# forget the fmcsa



## trqjnky (Nov 12, 2009)

what is the cruel joke behind this organization!!!!!! no one knows the rules, any phone call is an eternal hold session!!!! no one can answer anything!! they cant figure out my insurance situation! i already have an insurance policy! forget me!!! 

rant off...


----------



## grandview (Oct 9, 2005)

Well if you knew all the rules, how will they make any money off you in fines.


----------



## trqjnky (Nov 12, 2009)

true. i would just rather have them raise taxes a bit. that way you know youre getting charged. instead of the surprise! were inspecting you on the side of the interstate! Fees.

raise taxes and leave me alone. youre getting money from me one way or the other, just dont interrupt my workday!


----------



## tuney443 (Jun 25, 2006)

''raise taxes and leave me alone. youre getting money from me one way or the other, just dont interrupt my workday!''

Have your sign guy place that on the side of your trucks in large cryptic font. That should work.

*Task 1*
In the records, copy out the lines from the one containing "left wrist: (263, 124, -58)" through the one containing "right elbow: (202, 187, -20)", including both.
*Task 2*
Write the next part of the forum thread about frustration with the FMCSA, picking up after its final post.
The forum thread above has no connection to the records that follow.

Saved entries
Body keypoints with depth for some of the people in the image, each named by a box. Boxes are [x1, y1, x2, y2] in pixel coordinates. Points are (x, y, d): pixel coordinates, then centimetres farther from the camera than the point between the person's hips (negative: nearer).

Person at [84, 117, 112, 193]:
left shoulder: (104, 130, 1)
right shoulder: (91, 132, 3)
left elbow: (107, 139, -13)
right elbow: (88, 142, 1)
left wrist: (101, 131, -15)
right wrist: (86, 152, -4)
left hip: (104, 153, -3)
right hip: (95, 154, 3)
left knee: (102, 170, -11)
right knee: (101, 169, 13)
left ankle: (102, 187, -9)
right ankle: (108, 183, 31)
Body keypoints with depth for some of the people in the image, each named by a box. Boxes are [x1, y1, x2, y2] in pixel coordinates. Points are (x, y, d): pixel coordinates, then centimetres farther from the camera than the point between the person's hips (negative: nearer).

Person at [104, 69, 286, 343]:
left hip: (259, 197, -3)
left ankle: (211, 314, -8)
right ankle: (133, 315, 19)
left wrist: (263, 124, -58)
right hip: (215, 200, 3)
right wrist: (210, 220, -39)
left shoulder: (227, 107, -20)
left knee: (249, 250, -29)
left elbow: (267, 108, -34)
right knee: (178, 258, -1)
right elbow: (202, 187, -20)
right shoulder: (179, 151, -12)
--
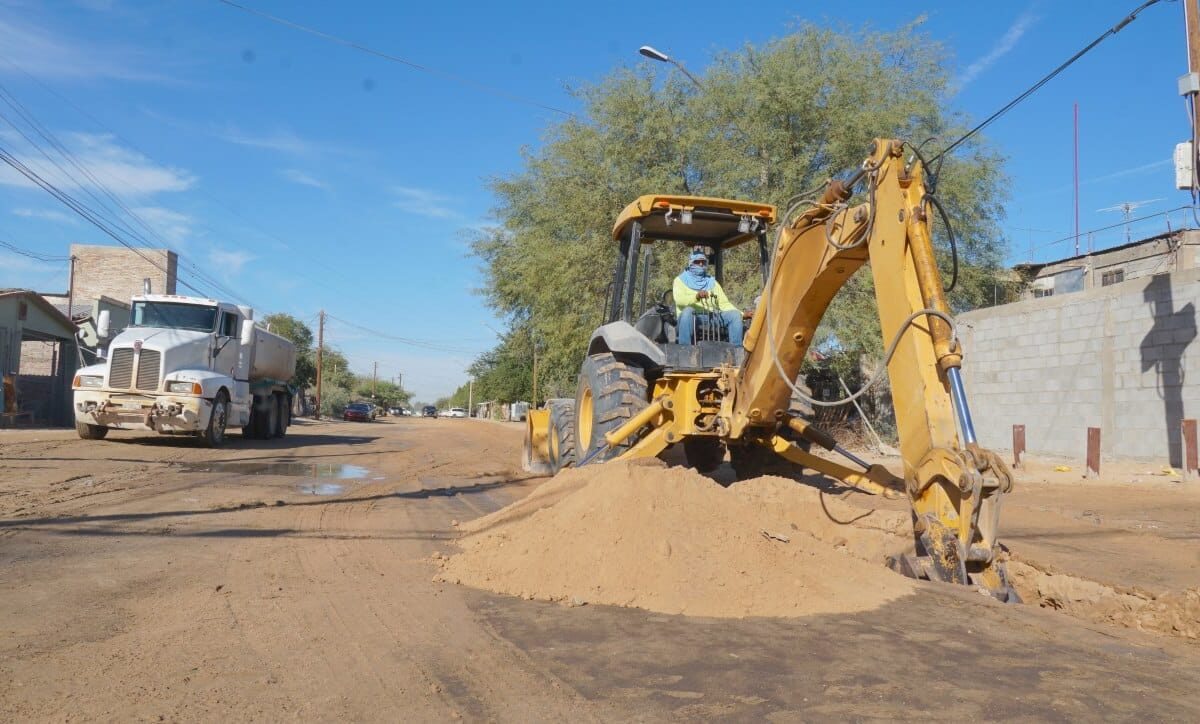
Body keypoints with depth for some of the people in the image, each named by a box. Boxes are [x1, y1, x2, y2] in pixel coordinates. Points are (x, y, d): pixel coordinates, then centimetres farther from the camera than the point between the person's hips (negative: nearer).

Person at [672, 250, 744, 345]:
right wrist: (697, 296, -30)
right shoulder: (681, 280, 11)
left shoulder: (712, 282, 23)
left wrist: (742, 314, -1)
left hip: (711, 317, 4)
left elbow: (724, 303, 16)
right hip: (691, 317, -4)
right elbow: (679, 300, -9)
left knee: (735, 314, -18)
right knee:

*Reply 1*
left wrist: (263, 124, -58)
right hip: (215, 200, 3)
right wrist: (210, 220, -39)
left shoulder: (227, 107, -20)
left knee: (249, 250, -29)
left elbow: (267, 108, -34)
right knee: (178, 258, -1)
right elbow: (202, 187, -20)

*Reply 2*
----------



## Eggie329 (Nov 25, 2009)

My favorite part of dealing with the FMCSA is that it is a FEDERAL organization and when you call them your call is directed to an answering agency in INDIA. I also would rather have higher taxes then have the surprise stick up on the side of the road. They are starting to get bad around here since everyone needs money. I got 14 tickets on a truck I had parked for sale on private property since my DOT number was on it. I had to fight in court for months because they claimed it was a traffic stop, but the truck didn't move in over a month with no battery!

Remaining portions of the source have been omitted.